Tagged: Pomeranz

Film and TV1 reading reflection

Select from one of the readings from week 1 or 2 and briefly describe two points that you have taken from that reading. Points that excite you, something that was completely new to you

Millard, K. 2006, Writing for the Screen: Beyond the Gospel of Story, Scan Journal, Vol 3, Number 2.

Reading Millard’s text felt a lot like learning about Grammar to me. Where she highlights the cliches to avoid and the rules to follow when writing for the screen and then goes on to advocate breaking those rules but only when you know how to. Like ‘Never start a sentence with Because or And’ etc.

To me it seemed that Millard was trying to convey the invaluable quality that cinema affords the creator in it’s ability to capture magic. Millard quotes Pomeranz (2006) in saying that “Cinema has certain qualities, and it’s the image. Sometimes this image has its own breathing or tempo.
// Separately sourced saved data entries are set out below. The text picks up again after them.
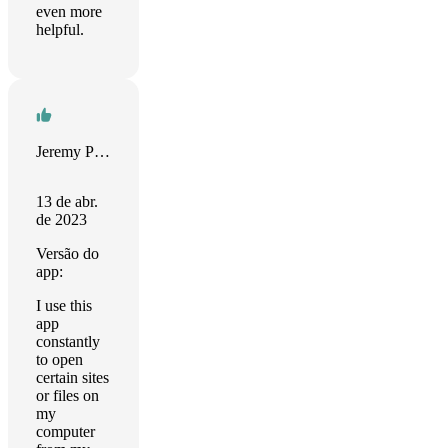
even more
helpful.
Jeremy Pinnix
13 de abr.
de 2023
Versão do
app:
I use this
app
constantly
to open
certain sites
or files on
my
computer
It has to linger, and will linger because you want to have more”. From my understand Millard is highlighting that part of cinema is rolling the camera and being available to capture as much as possible; that you can craft the perfect script and exercise maximum control over every element of the shoot, but that if you are not open to lightning striking and moving with the unexpected to discover new things, you wont be doing your art justice.

As someone who aspires to create art in some capacity I don’t think i’m alone in finding it difficult to relinquish the notion of control lest it means also relinquishing the sense of ownership to the work that I am entitled to feel. Millard confronts that impulse in me, and encourages the rational understanding of the potential benefit of fresh eyes and random influence and collaboration whether with other people or just with running with the real life interruptions to planned activities.

Millard also quotes McKee, and if i’m honest i’m not sure I have a complete grasp of Millard or McKee’s assertions. McKee is quoted with “While the ever-expanding reach of the media now gives us the stories to send beyond borders and languages to hundreds of millions, the overall quality of storytelling is eroding… The art of story is in decay, and as Aristotle observed twenty three hundred years ago, when storytelling goes bad, the result is decadence.” (1997)

I am not sure whether ‘The art of story is in decay’ is a comment on the decline in quality of story, or if it is that artfulness is found by exploring the grittiness of life. In fact, I have discovered through the help of my friend wikipedia that I have had a very limited understanding of the word decadence to mean indulgence and excess and never appreciate it’s origin being decay. I am going to have to think on what this quote means more… It struck me originally and I took it to be a comment on an overexposure to stories, leads to an overexposure to bad stories and we as a public are conditioned to accept and expect stories to follow these poor models…

I’ll return to this, I’m not convinced I understand exactly what Millard is intending with this quote yet.